Seorang pemuda pernah bertanya kepada saya: “Mengapa gambar wajah Yesus berbeda di setiap tempat? Kira-kira dari sekian banyak gambar itu, mana yang sungguh-sungguh merupakan gambar wajah Yesus? Ataukah, jangan-jangan tidak satu pun dari gambar-gambar itu menyerupai wajah asli Yesus?
[postingan number=3 tag= ‘tuhan-yesus’]
Pemuda itu mengutip surat Paulus kepada jemaat di Korintus (1 Kor. 11:14), yang berbunyi: “Bukankah alam sendiri menyatakan kepadamu, bahwa adalah kehinaan bagi laki-laki, jika ia berambut panjang?” Maka dari itu, menurut pemuda itu, besar kemungkinan semua gambar wajah Yesus yang kita miliki saat ini adalah palsu. Mengapa? Karena gambar wajah Yesus yang kita miliki saat ini selalu identik dengan pria berambut panjang.
“Bukankah alam sendiri menyatakan kepadamu, bahwa adalah kehinaan bagi laki-laki, jika ia berambut panjang?”
Bagaimana kita menanggapi pertanyaan dan pernyataan seperti itu? Setidaknya ada beberapa hal yang harus kita garis bawahi. Pertama, perlu diketahui bahwa gambar wajah Yesus yang kita miliki saat ini tidak berasal dari deskripsi fisik tentang Yesus yang tertulis dalam Kitab Suci; karena memang tidak ada. Gambar-gambar itu bersumber pada tradisi artistik dan ikonografi. Namun demikian, bisa dipastikan, tidak ada gambar wajah Yesus yang bertentangan dengan Kitab Suci.
Apalagi, kalau kita mempersoalkan ‘rambut panjang’, pertanyaannya adalah: seberapa panjang? Dari bahan arkeologis, misalnya dari ukiran Timur Tengah dan lukisan makam di Mesir, kita tahu bahwa pria Yahudi zaman dulu selalu identik dengan rambut panjang dan berjanggut.
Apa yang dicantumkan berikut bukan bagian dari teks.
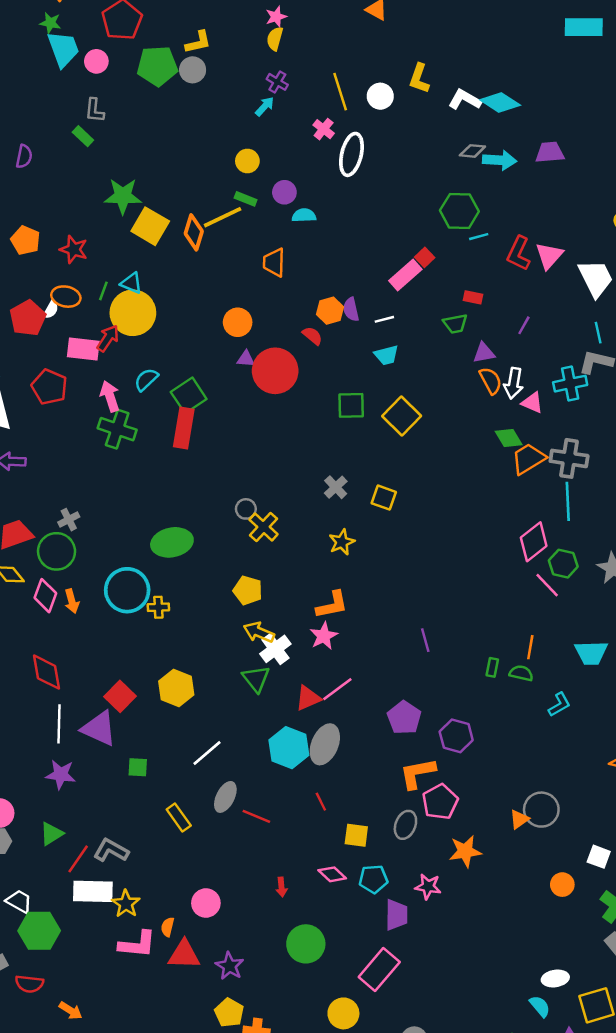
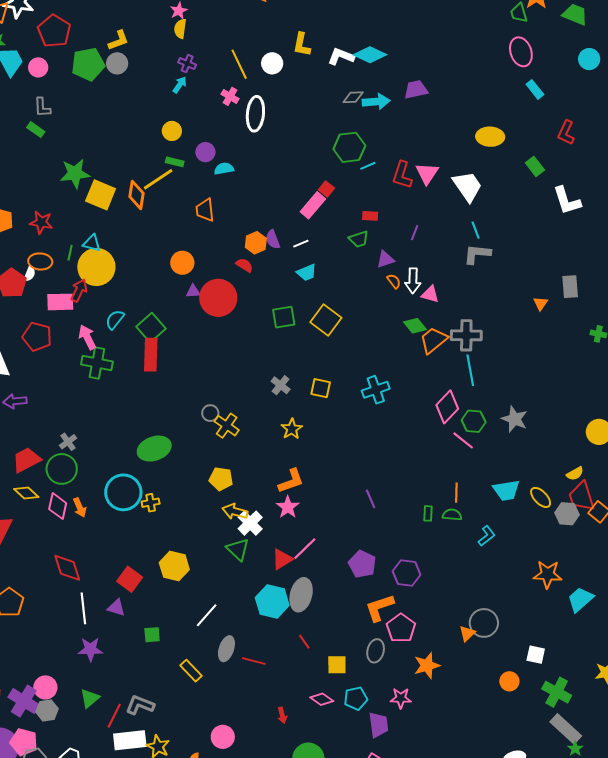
orange semicircle: (491, 381) -> (394, 281), size x0.7
cyan cross: (570, 384) -> (376, 390), moved
purple triangle: (99, 728) -> (116, 608), size x0.6

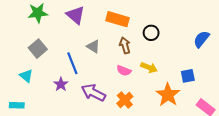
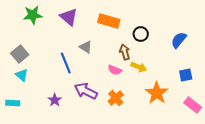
blue semicircle: (201, 39) -> (179, 40), moved
brown arrow: (125, 45) -> (125, 52), moved
gray square: (38, 49) -> (20, 54), moved
blue square: (188, 76) -> (186, 75), moved
purple star: (61, 84) -> (55, 100), moved

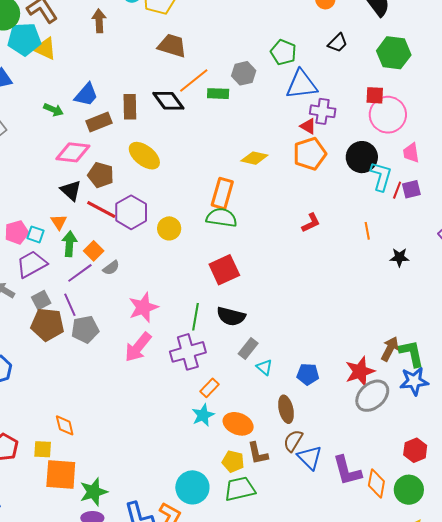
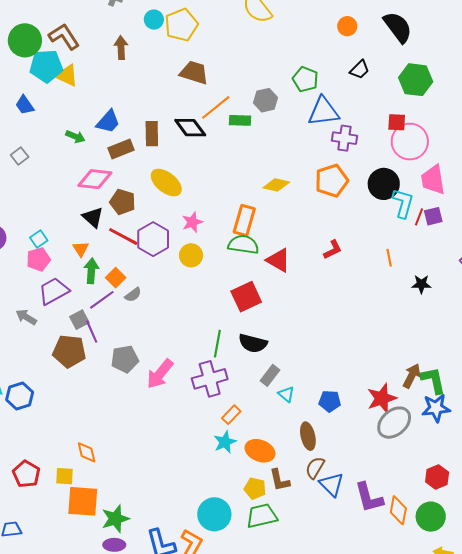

Panjang rambut pria biasanya sampai ke pundak; sementara rambut wanita panjangnya sampai ke pinggang.
Kesalahpahaman kita terhadap isi surat Paulus itu seringkali terjadi karena kita menyamakan apa yang saat ini kita sebut sebagai ‘rambut pendek’ dengan potongan rambut a la pria Yahudi abad pertama. Padahal, sebetulnya, dalam suratnya itu, Paulus memberi tahu para pria di Korintus bahwa membiarkan rambut panjang hingga ke pinggang seperti halnya wanita, merupakan suatu kehinaan.
Kedua, sumber dari kebanyakan gambar wajah Yesus yang kita miliki saat ini berasal dari kain Turin; yaitu kain yang dipakai untuk menutupi wajah Yesus ketika Ia dikuburkan. Kain ini tersimpan di Vatikan.
Ketiga, agama Kristiani berinkulturasi dengan budaya-budaya setempat; sehingga adakalanya gambar wajah Yesus dari sumber yang sama, yaitu dari kain Turin, dimodifikasi sesuai dengan budaya setempat, tanpa menghilangkan esensinya.
Keempat, kita harus pahami bahwa gambar merupakan alat bantu, yaitu sebagai media atau sarana untuk mendekatkan diri kita dengan Tuhan. Pemakaian gambar sebagai alat bantu seperti ini juga pernah dilakukan pada zaman Salomo (bdk. 1 Raj. 6:1-38, 7:1-12, 13-51). Sejauh gambar itu dapat membuat kita makin dekat dengan Tuhan, maka tidak ada yang patut dipersoalkan.
Jadi, gambar wajah Yesus yang ‘berbeda’ karena alasan inkulturasi bukanlah suatu persoalan; karena toh gambar-gambar itu tetap mengacu pada tokoh yang sama, yaitu Yesus Kristus, Sang Penyelamat.